Pray tell me good reader, if tell me you can,

What’s the Ahkoond of Swat to you folks or to me?

 

Well, the Akhund of Swat has a Wikipedia entry, but it’s a short one. We are now, hopefully, aware that the Swat Valley is in Pakistan, that it’s in the Khyber region. The Akhund was a Muslim holy man, Abdul Ghafoor, who was seventy years old in 1863. Up until that point, he was revered as a living saint by the local Muslims (the Bunerwals) and had taken a volatile situation of tribal violence and brought peaceful leadership along Muslim principles to the area.

An expedition led by Neville Chamberlain – who was no relation of the future Prime Minister – wanted to punish the Pashtuns and decided to march his army to their territory through the Swat Valley, which he believed to be peaceful, co-operative place. The Akhund objected and rallied local resistance, and the British were attacked by 15,000 Bunerwal troops. The British occupied a fort, and lost control of it three times in the following month.
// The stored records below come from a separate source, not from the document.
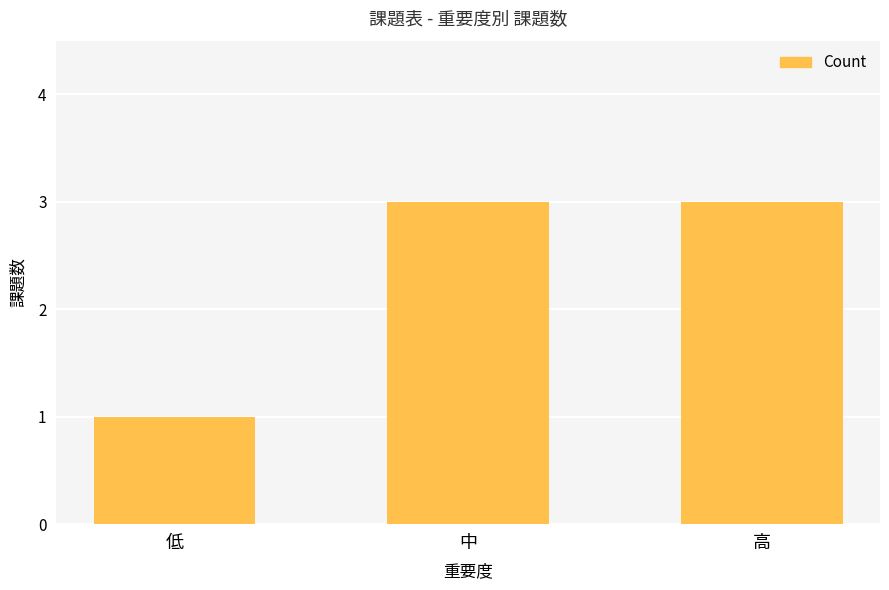

Is it true that the value at 中 is 3?

True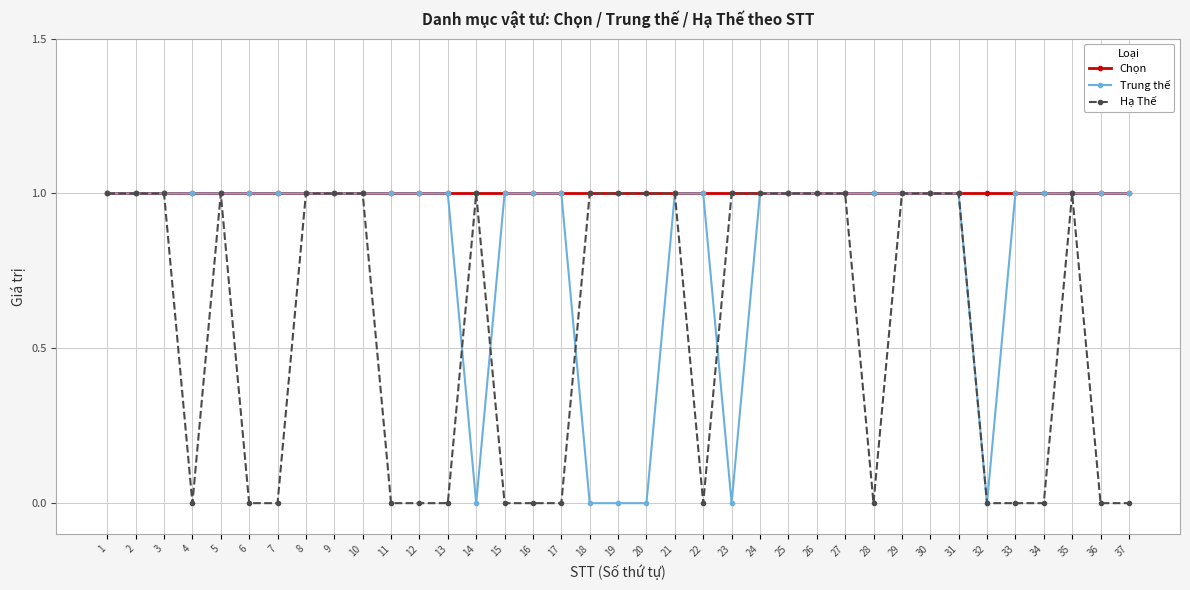

Reading left to right, transcribe all the data shown in this chart.

Chọn: 1	1	1	1	1	1	1	1	1	1	1	1	1	1	1	1	1	1	1	1	1	1	1	1	1	1	1	1	1	1	1	1	1	1	1	1	1
Trung thế: 1	1	1	1	1	1	1	1	1	1	1	1	1	0	1	1	1	0	0	0	1	1	0	1	1	1	1	1	1	1	1	0	1	1	1	1	1
Hạ Thế: 1	1	1	0	1	0	0	1	1	1	0	0	0	1	0	0	0	1	1	1	1	0	1	1	1	1	1	0	1	1	1	0	0	0	1	0	0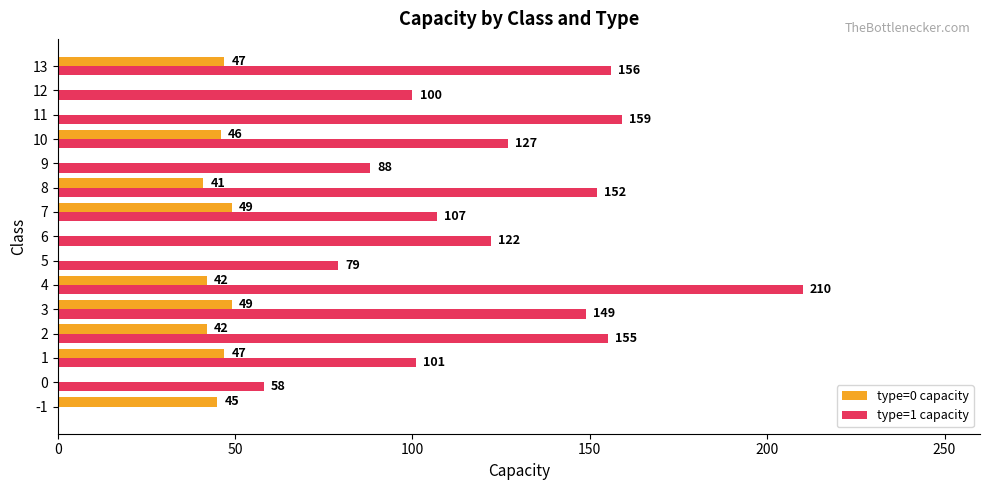

Is it true that type=0 capacity equals 46 at 10?

True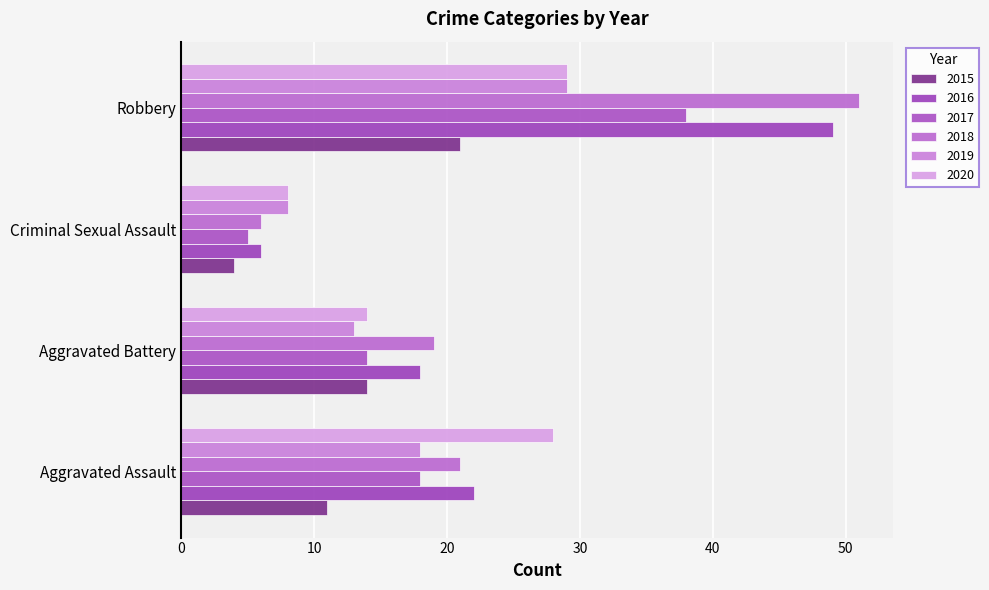

Is the value of 2017 at Criminal Sexual Assault greater than the value of 2019 at Criminal Sexual Assault?

No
After losing 1000 men, reinforcements arrived, the Akhund’s forces sued for peace, and the British told them that the price of peace was that the Bunerwals had to go and burn down the Pashtun villages, which they duly did.

It was an odd, opaque vaguely pointless war. It furnished a couple of Victoria Crosses and provided much excitement to the British soldiers involved. This, as much as anything else, seems to have been its purpose. It’s tempting to look at the Swat in the modern day and see it’s still  tribal, that the West is still fighting Muslims there (the Taliban are active in the area) and to talk about how little has changed. In the end, though, the story of the Akhund of Swat is one of a war, or battle, or campaign, or whatever, that’s a little like the War of 1812 fought between the British and Americans, in that it’s hard to work out exactly why it started, defies legalistic or scholarly analysis of ‘reasons’, with very murky links to the broader context of the time, let alone now. It makes a mockery of questions like ‘what are we fighting for?’ or ‘who won?’. In the end, I think it doesn’t make the history books because … well, we want our stories to have better starts, middles and endings than that.